» DIRECTIONS FOR THIS TASK
Which social media platforms are named in the news article below about researchers following the online accounts of Western women who joined Daesh?

» PAGE EXCERPT
^^^^
LONDON
In a nondescript office in central London, researcher Melanie Smith stares at her laptop, scrolling down the Twitter feed of a 17-year-old British girl who ran away to join Daesh militants.
“What we’re looking at here is when she announced her husband’s death,” said Smith, pointing to a post from a few months ago that says: “May Allah accept my husband.”
There are also lots of retweets, from screenshots of Daesh propaganda videos to news articles, particularly around the time of the Islamist attack on the French satirical magazine Charlie Hebdo in Paris in January.
“We saw her retweeting pictures of the cartoonists who had been killed and also others who were celebrating the attacks,” Smith said.
The account is one of several held by Salma Halane, a schoolgirl from the northern city of Manchester who ran away to join Daesh with her twin sister Zahra in July 2014.
The twins are among an estimated 550 Western women that have joined the terrorists who have seized swathes of territory across Syria and Iraq.
Smith and her colleague Erin Saltman of the Institute for Strategic Dialogue have profiled 108 of the women from their social media accounts, in a ground-breaking project to understand more about female recruits and their online footprints.
“It’s pretty much my life now, it’s kind of an obsession,” said Smith, a petite blonde who, having just turned 23, is similar in age to many of her subjects.
They do not interact with the women, they just watch.
“We’re stalkers!” laughed Saltman, a 30-year-old expert on radicalisation and violent extremism.
Scrolling through Twitter, Facebook, Ask.fm and tumblr accounts for hours on end can take its toll, however.
^^^^
» RECORDED DATA
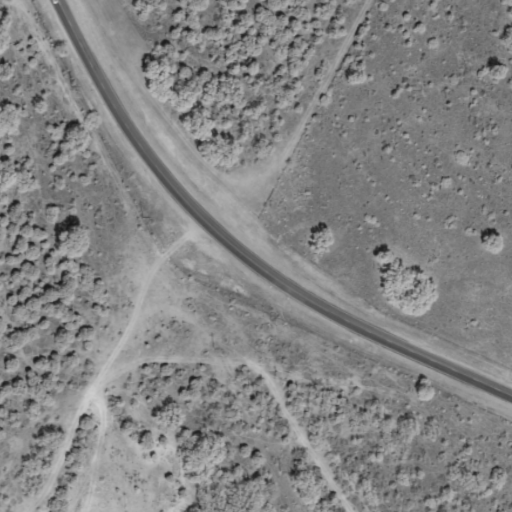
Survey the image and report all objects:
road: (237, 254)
^^^^
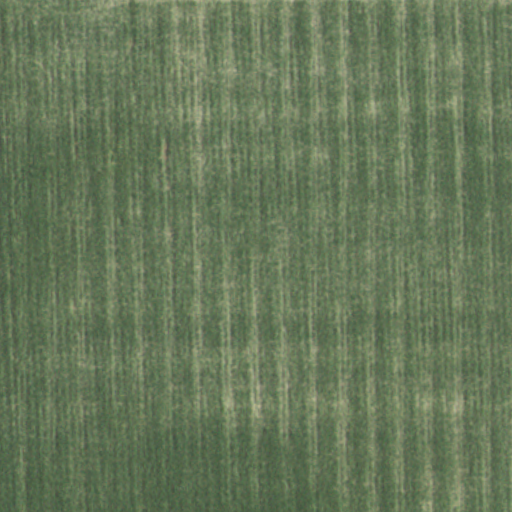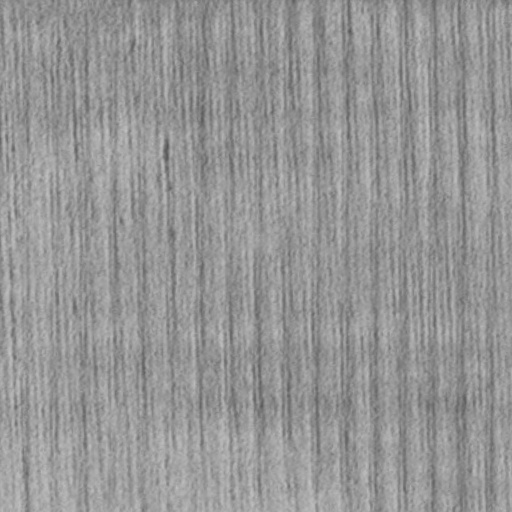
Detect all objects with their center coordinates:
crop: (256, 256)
^^^^
» EXERCISE RESULT
Twitter, Facebook, Ask.fm, tumblr